Working Men’s Club vient affronter ses peurs

Les mancuniens de Working Men’s Club débarquent au cœur de l’été avec un nouveau disque chauffé à blanc. Frénétique et dansant, Fear Fear est la catharsis d’un artiste prolifique toujours hanté par le Post-Punk et la New-Wave des années 80.

artwork de Fear Fear

Deux ans après le très remarqué premier album éponyme du projet de Syd Minsky-Sargeant, Fear Fear dessine un second opus marqué par l’angoisse et l’incertitude, bien que toujours aussi assuré. Plus que jamais, Working Men’s Club fait le choix de la transe pour conjurer l’accablante dystopie qui semble sceller nos existences branlantes.

Inquiétant, Fear Fear l’est d’entrée de jeu. 19 ouvre le disque sur un drone oppressant, un grondement qui ouvre la voie à un beat techno déjanté, frôlant l’acid house. Des nappes orageuses de synthé assombrissent le décor, tandis qu’un hook synthétique appelle déjà la transe. Ainsi donc, on se retrouve pris entre ombre et lumière. C’est cette dualité qui fera en grande partie la force de ce disque.

De titres crépusculaires, comme l’éponyme Fear Fear et son urgence claustrophobique teintée de sonorités industrielles, au cafardeux Widow et ses chœurs hantés, WMC se fait Coldwave. Face à une telle ouverture d’album, on comprend vite que cette période trouble nourrit le désenchantement intense de la génération Z. D’un autre coté, le beat techno lo-fi de Rapture et ses riffs déchirés portent l’errance solitaire de Sargeant dans un monde vide et en déclin. La très Japan-esque Cut expose un ras-le-bol dantesque, d’un air mi désabusé mi vindicatif, balance un « Rake in your ideals / Cancel all objectives » qui sera suivi par « Cut the pigs up / Make a decision / Fight, cut, fight, cut / End this division ».

Ça prouve que WMC ne se laisse pas abattre. Si bien que la majeure partie du disque luit d’une étrange lumière. Des bribes d’espoir, certes. Mais aussi, et surtout, la lumière transcendantale de clubs moites dans lesquels le corps prend le dessus sur l’esprit. S’il est indéniable que l’ombre de New Order ou du Depeche Mode des débuts plane sur ce disque, la Synthpop de The Human League ou de Visage a trouvé une place de choix dans la plupart des morceaux.

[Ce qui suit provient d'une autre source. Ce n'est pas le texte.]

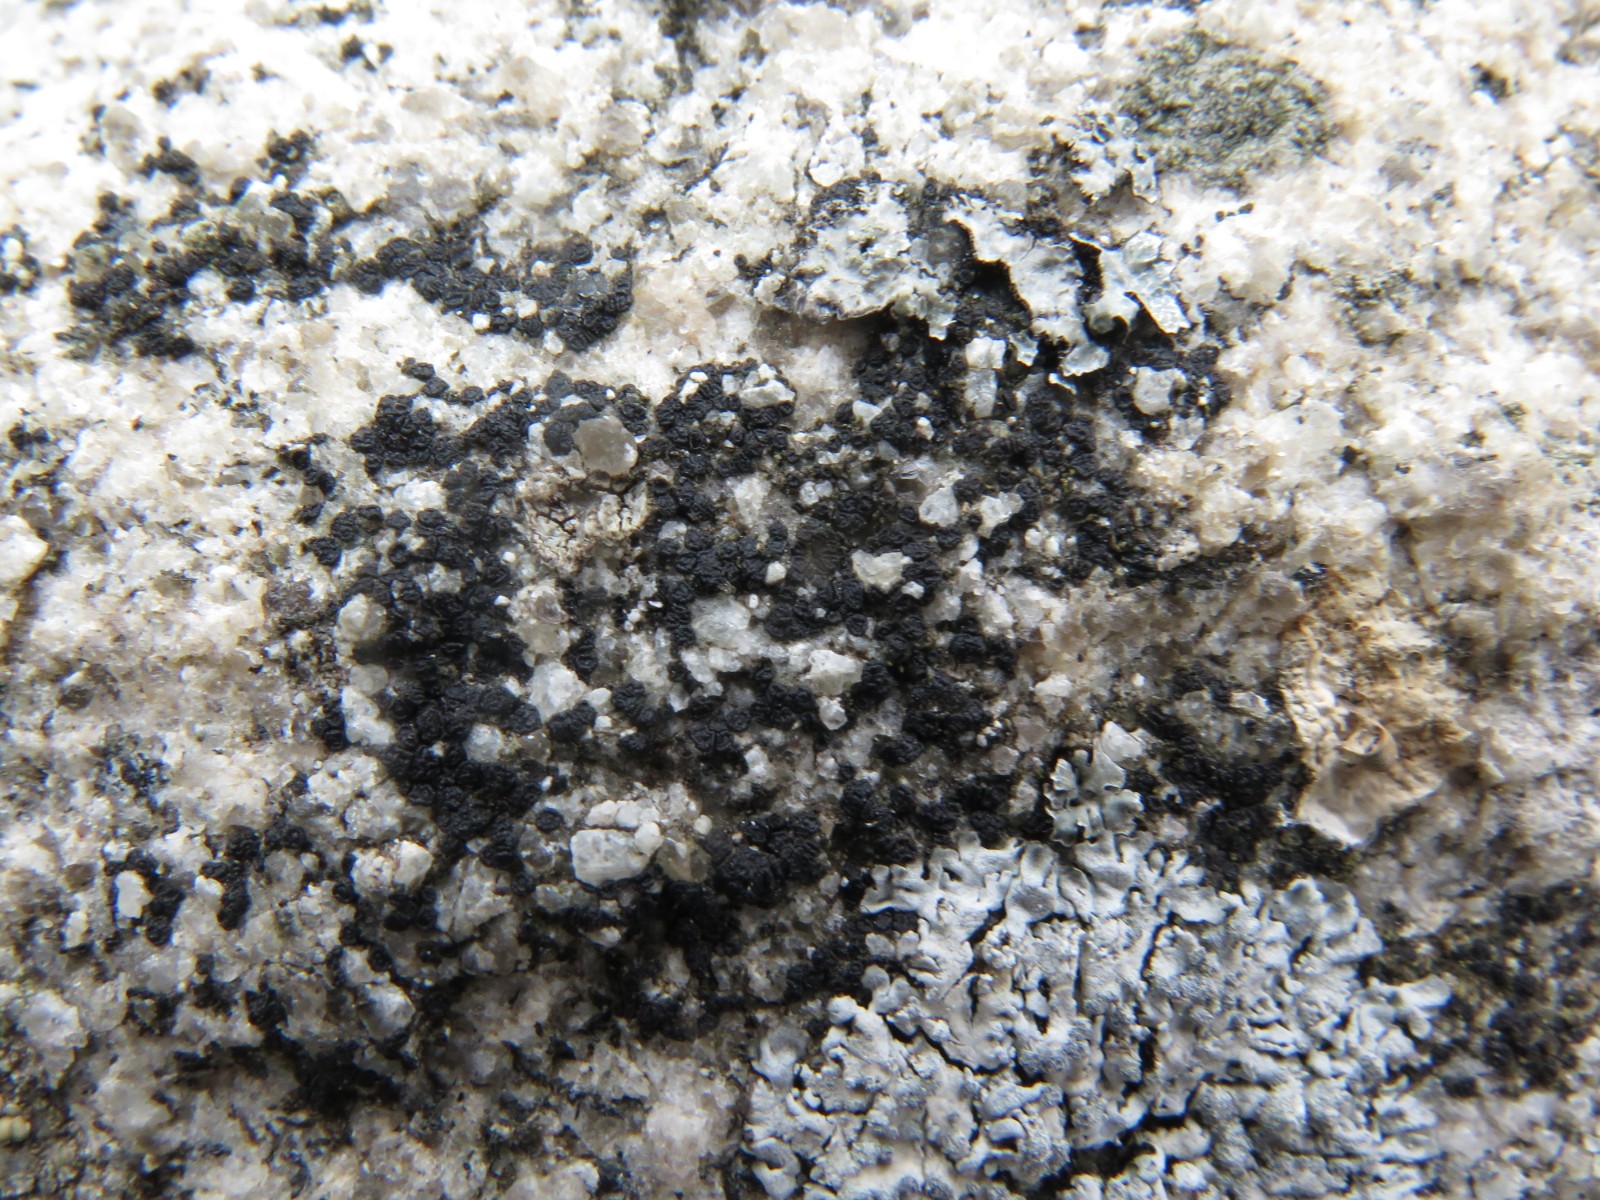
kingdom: Fungi
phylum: Ascomycota
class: Lecanoromycetes
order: Acarosporales
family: Acarosporaceae
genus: Acarospora
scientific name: Acarospora privigna
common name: sort foldekantlav
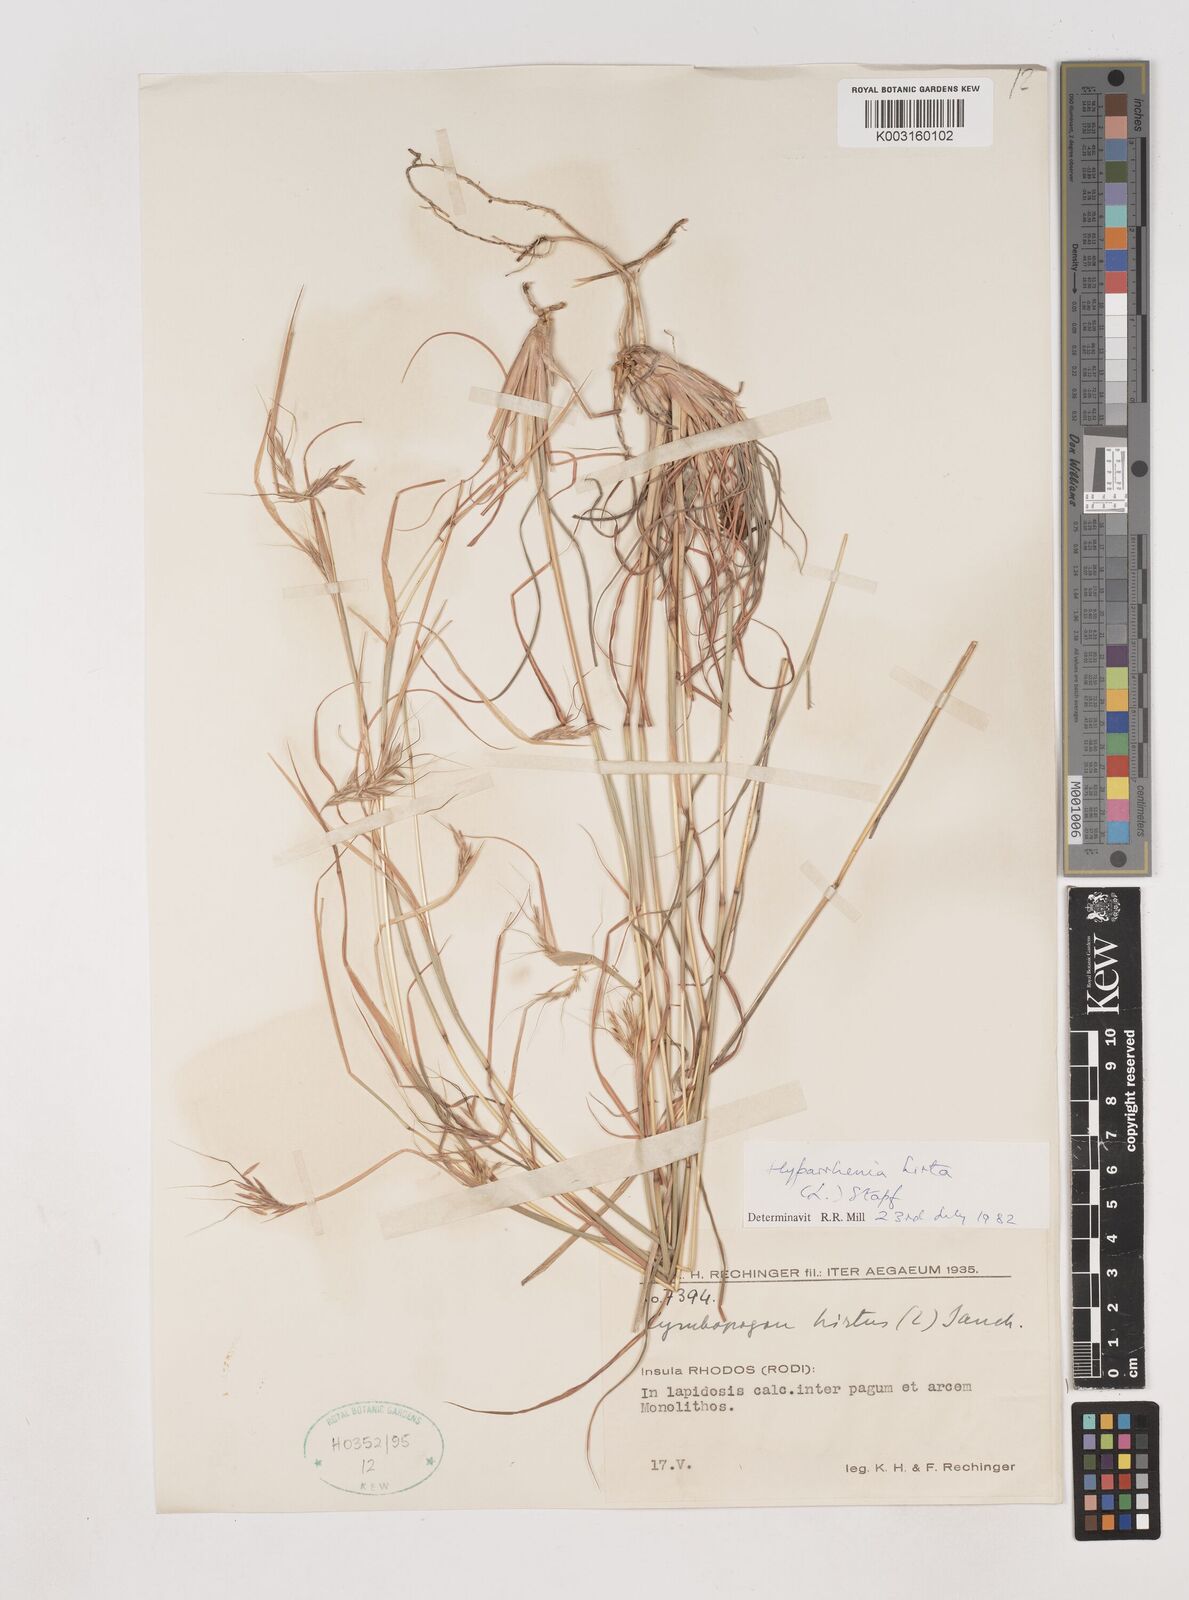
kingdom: Plantae
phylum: Tracheophyta
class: Liliopsida
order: Poales
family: Poaceae
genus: Hyparrhenia
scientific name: Hyparrhenia hirta
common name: Thatching grass
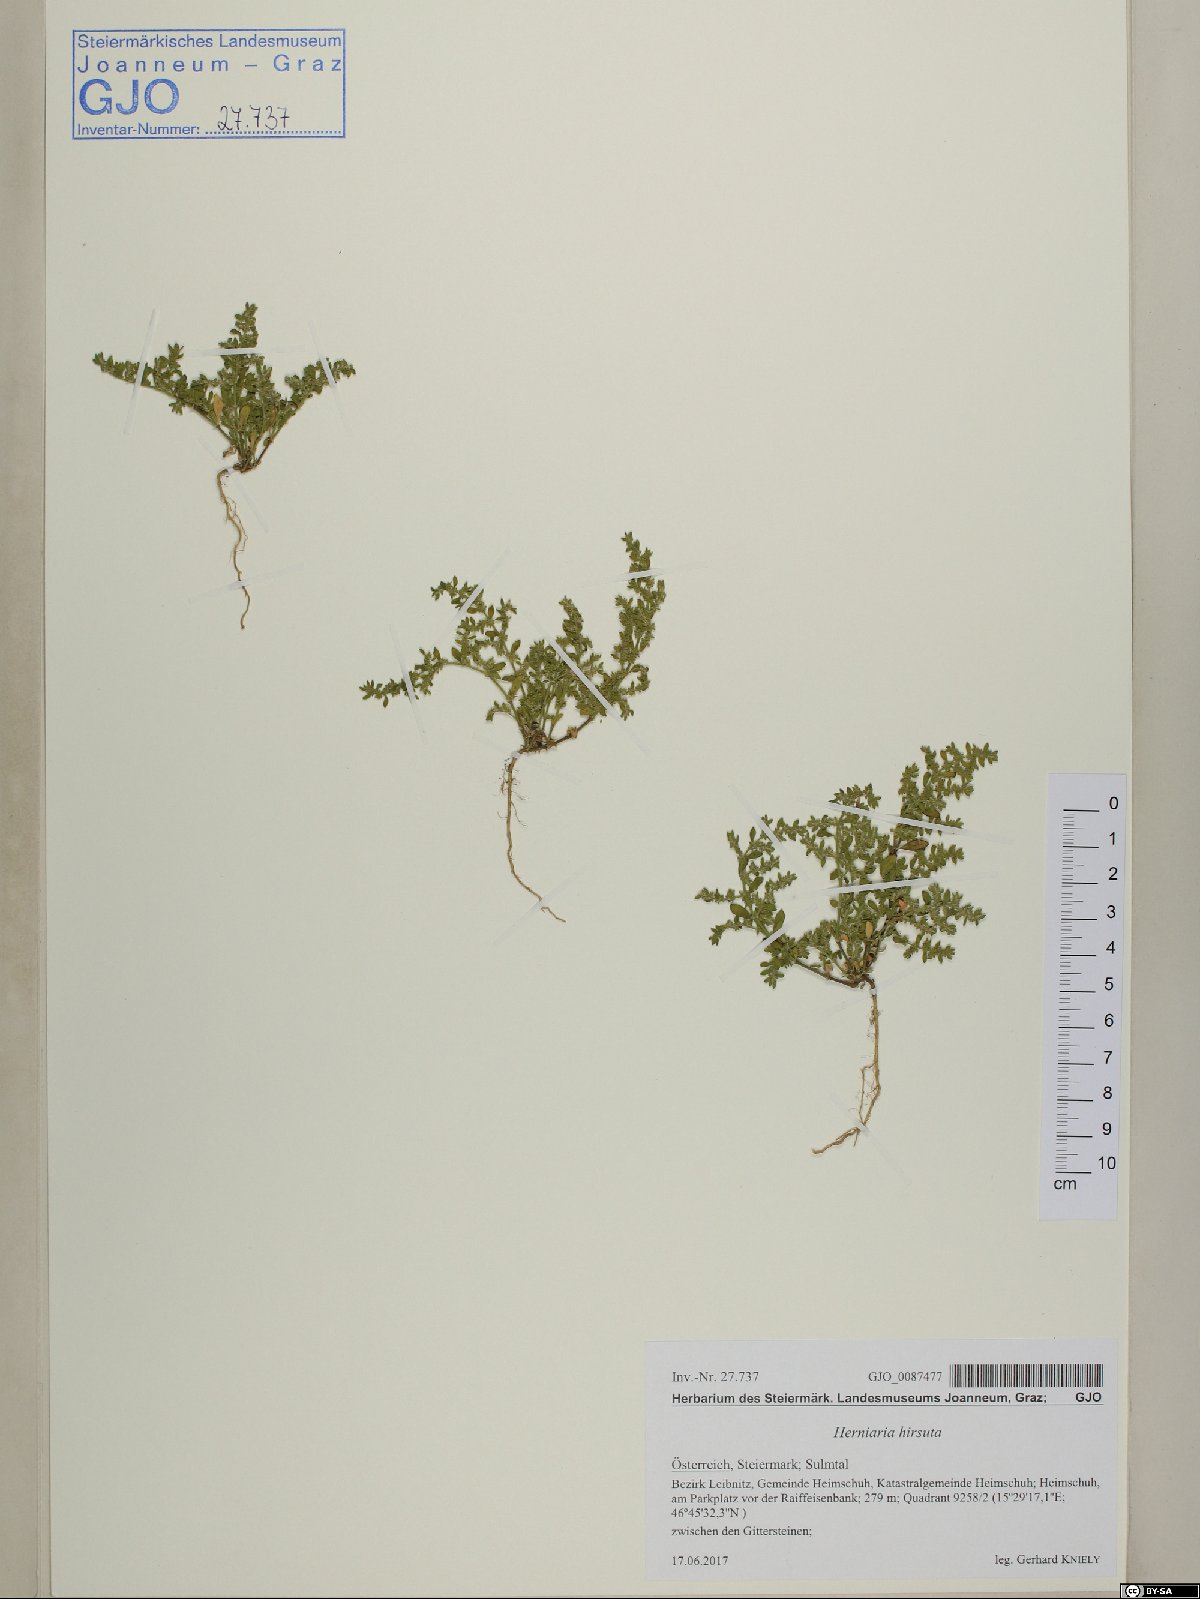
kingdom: Plantae
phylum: Tracheophyta
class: Magnoliopsida
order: Caryophyllales
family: Caryophyllaceae
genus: Herniaria
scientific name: Herniaria hirsuta
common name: Hairy rupturewort
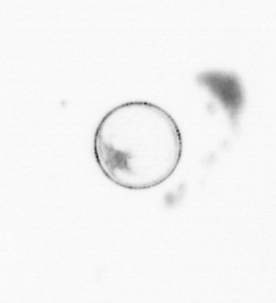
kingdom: Chromista
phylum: Myzozoa
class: Dinophyceae
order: Noctilucales
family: Noctilucaceae
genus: Noctiluca
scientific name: Noctiluca scintillans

Prenons l’exemple de l’entraînante Heart Attack, ou encore de la fulminante Money is Mine. L’omniprésence de ces basses séquencées et des ces synthétiseurs stupéfiants, la boite à rythmes qui tourne en boucle… Tout cela ensorcelle et galvanise. Les refrains sont délicieusement hypnotiques. Le parti-pris d’un pessimisme lyrique posé sur une certaine forme d’optimisme musical est mis en exergue par le planant Circumference. Le laisser-aller est de mise sur ce disque. La danse n’est peut-être pas une solution en soi, mais elle est un parégorique. Le rythme syncopé de Ploys, ainsi que son texte, en sont le meilleur exemple. Les synthétiseurs qui se mêlent et tissent une toile sonore complexe et délirante témoignent de l’évolution technique et musicale de Syd Minsky-Sargeant. The Last One viendra par la suite clore le disque sur une échappée psychédélique aux allures Krautrock. Conclusion vertigineuse qui confirme que Fear Fear se voulait grandiose, et l’est.

Ainsi, Working Men’s Club se fait réceptacle de la désolation du monde qui nous entoure. Outre cela, on perçoit la recherche de l’éclat de lumière qui peut encore s’y cacher, quelque part derrière l’ombre grandissante. Syd réalise un disque qui se veut expression du désespoir, mais aussi catharsis utopiste soignant tant bien que mal l’ire de son auteur. Fear Fear précise le style de Working Men’s Club, des influences éclectiques magistralement bien distillées qui forment une quintessence Synthpunk, voire pleinement EBM. On sent globalement que le projet trouve son identité et mûrit. On sent également que la collaboration avec Ross Orton (The Fall, Arctic Monkeys…) s’aiguise. Ce second album affiche une production plus consciencieuse. On décèle aussi une attention toute particulière à la cohérence, dont pouvait légèrement manquer leur premier effort. Moins linéaire et minimaliste, plus complexe, c’est un pari pleinement réussi, qui n’annonce que du bon pour la suite.

A ce propos, Syd Minsky-Sargeant ne semble pas prêt de s’arrêter à en découdre. Inspiré et prolifique, il a annoncé un projet solo et d’autres side projects. Affaire à suivre…

Working Men’s Club sera au Grand Mix de Tourcoing le 10 septembre pour faire revivre l’Haçienda le temps d’une soirée.